Neither is in Rehberg’s league financially.

Running in the Democratic primary are: lawyer Tyler Gernant, former state party Chairman Dennis McDonald, real estate broker Sam Rankin and writer Melinda Gopher. But in a favorable Republican year, none of them are positioned to oust Rehberg, who had $731,000 in the bank as of March 31 and may be eyeing a Senate run in 2012.

Utah


Filing deadline: Passed | Nominating convention: Passed | Primary: June 22

Senate

Open seat: Sen. Bob Bennett (R) was defeated at the nominating convention
Outlook: Safe Republican

Bennett saw his Senate career come crashing down in early May when he failed to qualify for the GOP primary by finishing out of the top two spots at the party nominating convention.

While he was twice re-elected with ease after winning in 1992, Bennett found himself on the wrong side of tea party activists and the powerful anti-tax group Club for Growth this cycle in the wake of his efforts to help pass the Wall Street bailout bill in 2008. Those groups painted him as a “Republican in name only” who had been in Washington too long and had become too willing to work with Democrats.

And while Bennett had a hefty war chest, powerful connections and near-universal name identification, his detractors found in Utah’s unusual nomination convention a powerful way to channel their displeasure.

Bennett finished behind businessman Tim Bridgewater and attorney Mike Lee, who will square off in a primary that is expected to decide who the next Senator will be. Bennett could still run as a write-in candidate in November, an idea he has not yet closed the door to.

Bridgewater has deep pockets. As of mid-April he had self-funded nearly $340,000 of the $380,000 in total campaign receipts he reported to the Federal Election Commission.

One statewide poll released in early May showed that Lee performed better among the entire GOP primary electorate.

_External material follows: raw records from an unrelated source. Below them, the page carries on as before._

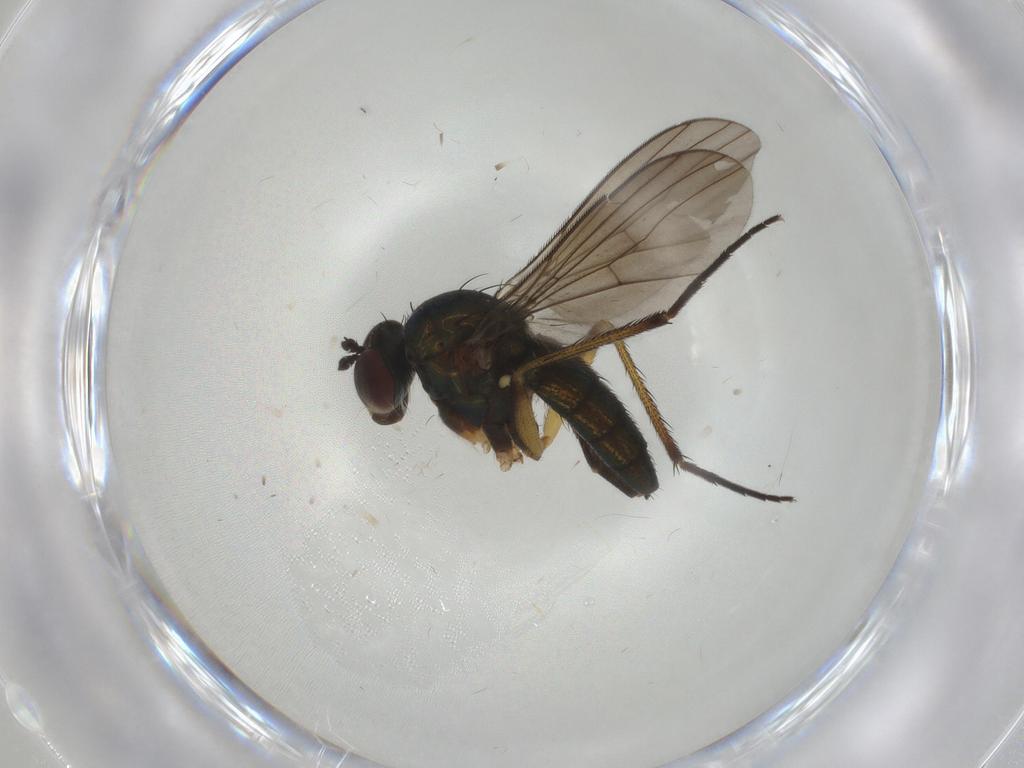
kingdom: Animalia
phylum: Arthropoda
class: Insecta
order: Diptera
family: Dolichopodidae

Immediately after Bennett failed to make the GOP primary, Lee earned an endorsement from Sen. Jim DeMint (R-S.C.), a well-known conservative champion who has waded into several primaries this year with his Senate Conservatives Fund political action committee.

House

2nd district
Incumbent: Jim Matheson (D)
5th term (63 percent)
Outlook: Safe Democratic

Matheson is the only Democrat in the Utah delegation, and in such a conservative state he always faces the potential of a competitive general election.

But before he can look to November, the Congressman will have to face down his first-ever primary after retired teacher Claudia Wright took 45 percent at the state Democratic nominating convention to keep Matheson from winning the nomination outright.

Party activists have been particularly upset with the Blue Dog Congressman’s high-profile votes against key Democratic initiatives like the cap-and-trade bill and the health care reform bills.

Matheson has a healthy campaign account of more than $1.4 million and shouldn’t have a hard time drowning out Wright. She had just $9,000 in the bank in mid-April.

Morgan Philpot won the Republican nomination outright at the GOP convention. Philpot is a former state Representative who didn’t shown much strength on the fundraising front leading up to the convention.

At this point it’s difficult to see Matheson losing.

Wyoming


Filing deadline: May 28 | Primary: Aug. 17

House

At-large
Incumbent: Cynthia Lummis (R)
1st term (53 percent)
Outlook: Safe Republican

Anti-incumbent sentiment shouldn’t hurt Lummis, a freshman who seems headed for an easy ride to re-election in one of the nation’s most Republican states.

John McCain carried Wyoming with 65 percent of the vote. Lummis, a reliable vote for the GOP, also has the advantage of being a familiar face to voters, since she formerly was state treasurer.

Democrats have fielded David Wendt, co-founder of a Jackson Hole-based environmental think tank, as their sacrificial lamb.